It's not a trade war — it's a technology war. China and the West are locked in a confrontation that determines who will control the planet's chips, AI, and telecommunications. March 2026 update.
📖 Read more: Bluetooth 7.0: What the New Generation Brings
🔧 Chips: The Main Battle
The US continues escalating sanctions on China's semiconductor industry. Huawei, cut off from TSMC and ASML, manufactures 7nm chips through SMIC — impressive, but two generations behind. NVIDIA sells “nerfed” GPUs to China (A800, H800), but even those face new restrictions. China's response: massive investment in its own supply chain — €50+ billion in domestic fabrication over the past three years.
🤖 AI: The Second Front
China isn't falling behind in AI — DeepSeek, Baidu ERNIE, Alibaba Qwen compete with GPT-4 and Claude. But training data quality and access to top hardware remain bottlenecks. The Biden (and now Trump) administration restricts AI chip and cloud computing service exports to Chinese companies.

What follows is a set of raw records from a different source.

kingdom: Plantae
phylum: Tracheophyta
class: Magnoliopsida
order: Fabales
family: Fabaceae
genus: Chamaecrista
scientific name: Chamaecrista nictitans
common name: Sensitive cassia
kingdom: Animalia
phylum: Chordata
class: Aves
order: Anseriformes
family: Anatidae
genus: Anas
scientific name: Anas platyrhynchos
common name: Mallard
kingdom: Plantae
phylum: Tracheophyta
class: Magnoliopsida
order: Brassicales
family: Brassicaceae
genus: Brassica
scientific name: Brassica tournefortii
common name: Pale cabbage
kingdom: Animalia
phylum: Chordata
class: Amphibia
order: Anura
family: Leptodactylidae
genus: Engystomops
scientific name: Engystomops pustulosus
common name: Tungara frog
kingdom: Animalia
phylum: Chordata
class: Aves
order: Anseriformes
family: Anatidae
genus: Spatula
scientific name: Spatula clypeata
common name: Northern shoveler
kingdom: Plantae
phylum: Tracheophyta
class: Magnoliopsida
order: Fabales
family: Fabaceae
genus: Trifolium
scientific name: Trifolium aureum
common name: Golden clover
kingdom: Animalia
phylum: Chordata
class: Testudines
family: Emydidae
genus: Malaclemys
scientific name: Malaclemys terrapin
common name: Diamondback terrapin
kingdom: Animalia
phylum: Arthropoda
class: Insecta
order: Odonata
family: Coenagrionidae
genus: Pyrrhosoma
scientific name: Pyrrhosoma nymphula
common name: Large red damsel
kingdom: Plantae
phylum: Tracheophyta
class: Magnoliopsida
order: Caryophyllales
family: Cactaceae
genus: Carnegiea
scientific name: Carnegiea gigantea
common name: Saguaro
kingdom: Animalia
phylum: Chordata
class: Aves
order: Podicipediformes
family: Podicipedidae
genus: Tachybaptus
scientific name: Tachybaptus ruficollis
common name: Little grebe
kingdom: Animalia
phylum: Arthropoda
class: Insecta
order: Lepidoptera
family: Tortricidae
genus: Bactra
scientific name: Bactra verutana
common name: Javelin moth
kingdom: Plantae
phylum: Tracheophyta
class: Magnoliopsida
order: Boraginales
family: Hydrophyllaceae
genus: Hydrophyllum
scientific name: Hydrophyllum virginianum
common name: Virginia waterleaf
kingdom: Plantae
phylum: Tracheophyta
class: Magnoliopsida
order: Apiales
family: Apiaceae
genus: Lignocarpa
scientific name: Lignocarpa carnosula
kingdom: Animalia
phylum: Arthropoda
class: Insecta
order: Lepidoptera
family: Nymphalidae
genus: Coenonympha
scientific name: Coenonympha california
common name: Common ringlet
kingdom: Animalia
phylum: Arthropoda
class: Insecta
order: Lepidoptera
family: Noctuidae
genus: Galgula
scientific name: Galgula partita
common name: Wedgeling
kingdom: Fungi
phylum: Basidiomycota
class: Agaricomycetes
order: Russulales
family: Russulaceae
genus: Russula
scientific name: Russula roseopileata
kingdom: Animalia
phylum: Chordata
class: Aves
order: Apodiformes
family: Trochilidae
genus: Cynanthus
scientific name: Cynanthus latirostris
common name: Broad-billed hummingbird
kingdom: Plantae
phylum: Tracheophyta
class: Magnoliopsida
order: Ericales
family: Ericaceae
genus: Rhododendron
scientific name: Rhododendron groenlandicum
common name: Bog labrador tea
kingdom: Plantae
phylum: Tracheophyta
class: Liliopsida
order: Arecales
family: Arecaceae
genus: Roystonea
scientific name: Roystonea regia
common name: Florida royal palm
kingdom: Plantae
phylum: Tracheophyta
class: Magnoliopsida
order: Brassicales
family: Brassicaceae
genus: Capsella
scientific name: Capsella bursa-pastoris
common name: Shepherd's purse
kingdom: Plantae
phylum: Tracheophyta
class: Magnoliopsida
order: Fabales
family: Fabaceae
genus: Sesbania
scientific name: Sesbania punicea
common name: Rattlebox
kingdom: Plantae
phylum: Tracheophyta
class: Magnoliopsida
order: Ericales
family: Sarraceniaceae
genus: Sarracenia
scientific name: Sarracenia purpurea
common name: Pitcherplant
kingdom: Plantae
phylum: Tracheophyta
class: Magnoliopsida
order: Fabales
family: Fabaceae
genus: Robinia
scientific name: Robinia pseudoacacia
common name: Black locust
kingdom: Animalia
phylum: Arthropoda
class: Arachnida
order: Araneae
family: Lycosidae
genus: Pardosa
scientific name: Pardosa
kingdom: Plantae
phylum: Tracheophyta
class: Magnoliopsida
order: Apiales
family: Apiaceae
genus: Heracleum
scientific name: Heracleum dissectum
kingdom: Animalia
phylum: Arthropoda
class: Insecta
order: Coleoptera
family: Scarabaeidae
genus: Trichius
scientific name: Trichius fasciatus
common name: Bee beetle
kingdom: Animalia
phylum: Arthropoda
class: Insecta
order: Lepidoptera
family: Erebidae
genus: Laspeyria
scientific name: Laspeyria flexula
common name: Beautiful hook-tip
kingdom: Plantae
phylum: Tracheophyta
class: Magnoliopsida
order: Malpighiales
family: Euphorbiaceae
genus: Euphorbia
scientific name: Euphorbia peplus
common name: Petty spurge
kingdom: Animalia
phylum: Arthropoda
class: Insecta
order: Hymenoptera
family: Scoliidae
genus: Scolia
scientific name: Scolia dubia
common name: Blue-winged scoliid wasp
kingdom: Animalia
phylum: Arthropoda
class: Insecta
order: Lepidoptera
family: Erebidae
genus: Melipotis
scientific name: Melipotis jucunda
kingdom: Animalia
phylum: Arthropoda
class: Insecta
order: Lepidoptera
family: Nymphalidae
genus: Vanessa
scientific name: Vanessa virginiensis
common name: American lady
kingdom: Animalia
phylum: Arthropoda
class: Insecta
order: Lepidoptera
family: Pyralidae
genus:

📱 Telecom: Huawei vs Ericsson/Nokia
Huawei continues dominating 5G in Asia, Africa, and parts of Latin America. Europe is gradually removing Huawei equipment — but the process is slow and expensive. Ericsson and Nokia are winning deals but struggle to compete on price.
🇪🇺 Europe: Caught Between Fires
The EU is in a tough spot. It wants technological autonomy but depends on American cloud (AWS, Azure, GCP) and Chinese hardware. The EU Chips Act aims to bring top-tier fabrication to Europe, but the first fabs won't be operational before 2028-2029. Until then, Europe remains a spectator.